— INPUT DATA —
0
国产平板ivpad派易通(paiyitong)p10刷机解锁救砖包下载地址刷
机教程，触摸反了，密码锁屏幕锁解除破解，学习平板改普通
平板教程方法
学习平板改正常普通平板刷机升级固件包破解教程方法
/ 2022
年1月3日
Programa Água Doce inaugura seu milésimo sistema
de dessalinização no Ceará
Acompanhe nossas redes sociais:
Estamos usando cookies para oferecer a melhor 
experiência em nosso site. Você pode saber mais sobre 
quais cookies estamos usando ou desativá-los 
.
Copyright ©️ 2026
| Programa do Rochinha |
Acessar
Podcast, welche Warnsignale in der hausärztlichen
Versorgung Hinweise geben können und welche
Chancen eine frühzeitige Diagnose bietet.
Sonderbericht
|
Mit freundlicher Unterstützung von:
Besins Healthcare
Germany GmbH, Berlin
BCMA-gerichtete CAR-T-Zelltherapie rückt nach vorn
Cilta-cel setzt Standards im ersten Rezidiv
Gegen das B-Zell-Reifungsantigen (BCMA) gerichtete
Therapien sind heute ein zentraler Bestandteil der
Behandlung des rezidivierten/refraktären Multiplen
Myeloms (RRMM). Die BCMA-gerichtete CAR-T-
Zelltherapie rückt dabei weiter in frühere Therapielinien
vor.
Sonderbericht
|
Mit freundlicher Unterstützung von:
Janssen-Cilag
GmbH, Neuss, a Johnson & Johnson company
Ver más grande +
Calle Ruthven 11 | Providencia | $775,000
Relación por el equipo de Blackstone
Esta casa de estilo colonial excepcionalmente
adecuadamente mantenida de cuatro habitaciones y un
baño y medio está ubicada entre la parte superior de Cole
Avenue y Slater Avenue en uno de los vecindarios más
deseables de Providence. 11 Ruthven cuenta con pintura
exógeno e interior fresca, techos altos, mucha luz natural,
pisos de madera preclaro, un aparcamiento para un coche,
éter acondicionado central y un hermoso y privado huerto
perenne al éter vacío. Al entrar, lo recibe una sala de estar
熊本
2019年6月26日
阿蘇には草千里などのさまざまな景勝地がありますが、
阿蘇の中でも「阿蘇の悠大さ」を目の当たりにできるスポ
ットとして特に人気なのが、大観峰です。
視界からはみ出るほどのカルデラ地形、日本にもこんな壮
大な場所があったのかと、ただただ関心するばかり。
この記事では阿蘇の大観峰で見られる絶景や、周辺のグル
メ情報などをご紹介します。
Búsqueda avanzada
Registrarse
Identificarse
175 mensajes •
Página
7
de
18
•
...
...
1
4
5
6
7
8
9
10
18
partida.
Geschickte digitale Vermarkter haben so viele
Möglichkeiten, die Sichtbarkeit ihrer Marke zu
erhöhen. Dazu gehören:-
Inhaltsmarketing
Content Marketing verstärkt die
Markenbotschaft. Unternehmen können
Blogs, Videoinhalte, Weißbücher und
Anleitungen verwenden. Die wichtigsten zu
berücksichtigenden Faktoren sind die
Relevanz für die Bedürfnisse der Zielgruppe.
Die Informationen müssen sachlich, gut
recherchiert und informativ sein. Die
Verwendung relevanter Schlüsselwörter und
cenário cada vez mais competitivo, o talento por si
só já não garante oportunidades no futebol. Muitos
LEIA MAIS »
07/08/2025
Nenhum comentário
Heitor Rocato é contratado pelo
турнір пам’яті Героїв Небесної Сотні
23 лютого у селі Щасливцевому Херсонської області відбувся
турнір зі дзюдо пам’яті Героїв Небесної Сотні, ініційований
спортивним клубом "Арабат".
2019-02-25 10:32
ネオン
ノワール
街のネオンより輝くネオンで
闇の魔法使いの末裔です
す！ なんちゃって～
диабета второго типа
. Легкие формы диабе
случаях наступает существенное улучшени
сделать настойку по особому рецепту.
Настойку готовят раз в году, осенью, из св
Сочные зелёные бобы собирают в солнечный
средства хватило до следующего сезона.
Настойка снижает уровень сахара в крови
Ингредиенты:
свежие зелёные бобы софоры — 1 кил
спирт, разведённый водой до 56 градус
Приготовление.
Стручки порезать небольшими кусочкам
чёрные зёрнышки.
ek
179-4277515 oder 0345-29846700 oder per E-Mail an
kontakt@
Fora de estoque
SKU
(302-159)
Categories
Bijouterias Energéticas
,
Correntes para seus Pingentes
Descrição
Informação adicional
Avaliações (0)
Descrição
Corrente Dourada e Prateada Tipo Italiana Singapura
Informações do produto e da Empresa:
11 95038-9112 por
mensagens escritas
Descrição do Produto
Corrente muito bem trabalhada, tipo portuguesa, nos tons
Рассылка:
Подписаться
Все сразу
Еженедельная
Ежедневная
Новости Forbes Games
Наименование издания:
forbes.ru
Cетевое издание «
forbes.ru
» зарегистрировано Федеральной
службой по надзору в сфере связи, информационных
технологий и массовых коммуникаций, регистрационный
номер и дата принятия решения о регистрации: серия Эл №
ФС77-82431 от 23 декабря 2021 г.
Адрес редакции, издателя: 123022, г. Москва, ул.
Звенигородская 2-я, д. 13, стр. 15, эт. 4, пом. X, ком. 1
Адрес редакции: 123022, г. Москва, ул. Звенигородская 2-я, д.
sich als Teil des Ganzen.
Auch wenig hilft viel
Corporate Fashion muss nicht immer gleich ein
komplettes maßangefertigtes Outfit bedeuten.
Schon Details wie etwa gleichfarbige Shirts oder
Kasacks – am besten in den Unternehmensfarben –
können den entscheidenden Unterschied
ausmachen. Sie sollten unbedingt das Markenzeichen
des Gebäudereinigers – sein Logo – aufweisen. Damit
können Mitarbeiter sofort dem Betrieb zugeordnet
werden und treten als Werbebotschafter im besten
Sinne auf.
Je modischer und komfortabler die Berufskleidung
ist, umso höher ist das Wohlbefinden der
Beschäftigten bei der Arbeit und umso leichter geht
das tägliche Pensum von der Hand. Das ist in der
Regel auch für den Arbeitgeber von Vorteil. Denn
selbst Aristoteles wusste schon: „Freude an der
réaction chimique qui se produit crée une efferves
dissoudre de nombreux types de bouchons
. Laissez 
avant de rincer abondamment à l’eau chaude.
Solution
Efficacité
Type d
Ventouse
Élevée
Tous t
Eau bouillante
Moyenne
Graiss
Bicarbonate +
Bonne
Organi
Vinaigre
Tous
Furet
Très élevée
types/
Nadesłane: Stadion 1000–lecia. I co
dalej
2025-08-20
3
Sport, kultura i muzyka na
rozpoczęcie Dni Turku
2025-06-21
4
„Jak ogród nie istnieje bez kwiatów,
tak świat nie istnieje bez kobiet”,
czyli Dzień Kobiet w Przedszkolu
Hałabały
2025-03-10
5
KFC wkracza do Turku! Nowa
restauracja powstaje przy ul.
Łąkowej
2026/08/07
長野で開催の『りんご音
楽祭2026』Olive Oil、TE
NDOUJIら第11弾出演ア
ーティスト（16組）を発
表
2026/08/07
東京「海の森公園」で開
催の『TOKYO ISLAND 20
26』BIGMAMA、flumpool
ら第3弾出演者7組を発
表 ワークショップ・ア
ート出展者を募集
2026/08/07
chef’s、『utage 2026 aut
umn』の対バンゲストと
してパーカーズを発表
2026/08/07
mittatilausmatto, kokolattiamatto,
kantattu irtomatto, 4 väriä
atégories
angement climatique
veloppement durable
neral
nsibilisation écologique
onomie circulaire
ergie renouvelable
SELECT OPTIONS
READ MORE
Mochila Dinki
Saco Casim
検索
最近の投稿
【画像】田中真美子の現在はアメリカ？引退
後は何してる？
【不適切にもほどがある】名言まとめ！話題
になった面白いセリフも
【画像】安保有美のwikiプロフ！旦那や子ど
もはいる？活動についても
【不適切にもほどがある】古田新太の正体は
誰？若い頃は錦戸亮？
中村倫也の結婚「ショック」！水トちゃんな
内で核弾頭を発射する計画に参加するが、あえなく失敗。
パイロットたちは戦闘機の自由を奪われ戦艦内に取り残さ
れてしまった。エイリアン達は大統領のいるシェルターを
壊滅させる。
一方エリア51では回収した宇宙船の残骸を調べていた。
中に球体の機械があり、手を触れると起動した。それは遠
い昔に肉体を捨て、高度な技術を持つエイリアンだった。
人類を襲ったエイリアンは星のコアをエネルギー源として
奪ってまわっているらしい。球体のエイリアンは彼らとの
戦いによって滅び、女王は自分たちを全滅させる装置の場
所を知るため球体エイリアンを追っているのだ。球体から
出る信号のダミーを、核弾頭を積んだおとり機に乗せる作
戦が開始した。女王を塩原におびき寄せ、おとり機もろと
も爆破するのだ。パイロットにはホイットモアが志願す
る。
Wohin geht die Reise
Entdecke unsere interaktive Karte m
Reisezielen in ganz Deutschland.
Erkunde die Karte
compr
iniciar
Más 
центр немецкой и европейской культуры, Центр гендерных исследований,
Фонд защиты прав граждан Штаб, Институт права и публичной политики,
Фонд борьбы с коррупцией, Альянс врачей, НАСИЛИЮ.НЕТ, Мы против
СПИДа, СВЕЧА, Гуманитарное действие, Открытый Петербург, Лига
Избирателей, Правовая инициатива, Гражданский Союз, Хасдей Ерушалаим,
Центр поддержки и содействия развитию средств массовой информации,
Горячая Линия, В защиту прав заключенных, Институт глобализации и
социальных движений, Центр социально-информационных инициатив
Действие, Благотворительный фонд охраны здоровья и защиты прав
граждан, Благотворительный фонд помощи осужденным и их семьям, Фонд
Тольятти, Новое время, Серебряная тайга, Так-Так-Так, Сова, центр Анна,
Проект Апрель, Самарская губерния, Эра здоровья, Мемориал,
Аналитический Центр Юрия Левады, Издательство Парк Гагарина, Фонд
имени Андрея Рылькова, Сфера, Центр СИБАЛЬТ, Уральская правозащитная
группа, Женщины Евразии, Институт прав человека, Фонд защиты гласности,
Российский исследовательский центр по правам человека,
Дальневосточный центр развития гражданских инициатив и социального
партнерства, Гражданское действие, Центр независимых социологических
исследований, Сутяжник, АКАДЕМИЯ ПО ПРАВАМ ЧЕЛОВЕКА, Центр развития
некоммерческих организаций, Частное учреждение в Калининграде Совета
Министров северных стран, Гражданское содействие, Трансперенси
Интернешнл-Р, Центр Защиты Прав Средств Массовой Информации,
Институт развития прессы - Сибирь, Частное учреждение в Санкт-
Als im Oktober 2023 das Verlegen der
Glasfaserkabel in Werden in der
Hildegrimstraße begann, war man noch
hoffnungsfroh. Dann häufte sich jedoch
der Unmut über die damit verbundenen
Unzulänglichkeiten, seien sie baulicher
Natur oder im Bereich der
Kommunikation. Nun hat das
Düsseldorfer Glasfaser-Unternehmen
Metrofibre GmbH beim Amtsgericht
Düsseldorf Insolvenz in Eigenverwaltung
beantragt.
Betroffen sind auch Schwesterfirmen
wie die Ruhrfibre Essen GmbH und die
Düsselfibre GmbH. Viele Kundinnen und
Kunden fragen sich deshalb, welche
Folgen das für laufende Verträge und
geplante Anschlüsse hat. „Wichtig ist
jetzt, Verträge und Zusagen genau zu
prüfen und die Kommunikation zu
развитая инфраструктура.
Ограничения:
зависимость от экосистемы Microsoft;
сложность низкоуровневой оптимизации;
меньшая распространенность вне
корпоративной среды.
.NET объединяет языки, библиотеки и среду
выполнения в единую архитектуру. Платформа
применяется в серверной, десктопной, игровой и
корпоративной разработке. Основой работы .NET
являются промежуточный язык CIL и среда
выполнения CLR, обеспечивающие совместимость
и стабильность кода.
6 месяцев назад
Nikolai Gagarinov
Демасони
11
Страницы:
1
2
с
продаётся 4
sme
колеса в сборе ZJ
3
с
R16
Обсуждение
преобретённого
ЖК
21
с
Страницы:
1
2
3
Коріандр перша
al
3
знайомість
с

— WORK ITEM —
In the listing above, find the line containing "闇の魔法使いの末裔です" and the line containing "Avaliações (0)". Output them and every line between, exactly, and nothing else.

— TASK RESULT —
闇の魔法使いの末裔です
す！ なんちゃって～
диабета второго типа
. Легкие формы диабе
случаях наступает существенное улучшени
сделать настойку по особому рецепту.
Настойку готовят раз в году, осенью, из св
Сочные зелёные бобы собирают в солнечный
средства хватило до следующего сезона.
Настойка снижает уровень сахара в крови
Ингредиенты:
свежие зелёные бобы софоры — 1 кил
спирт, разведённый водой до 56 градус
Приготовление.
Стручки порезать небольшими кусочкам
чёрные зёрнышки.
ek
179-4277515 oder 0345-29846700 oder per E-Mail an
kontakt@
Fora de estoque
SKU
(302-159)
Categories
Bijouterias Energéticas
,
Correntes para seus Pingentes
Descrição
Informação adicional
Avaliações (0)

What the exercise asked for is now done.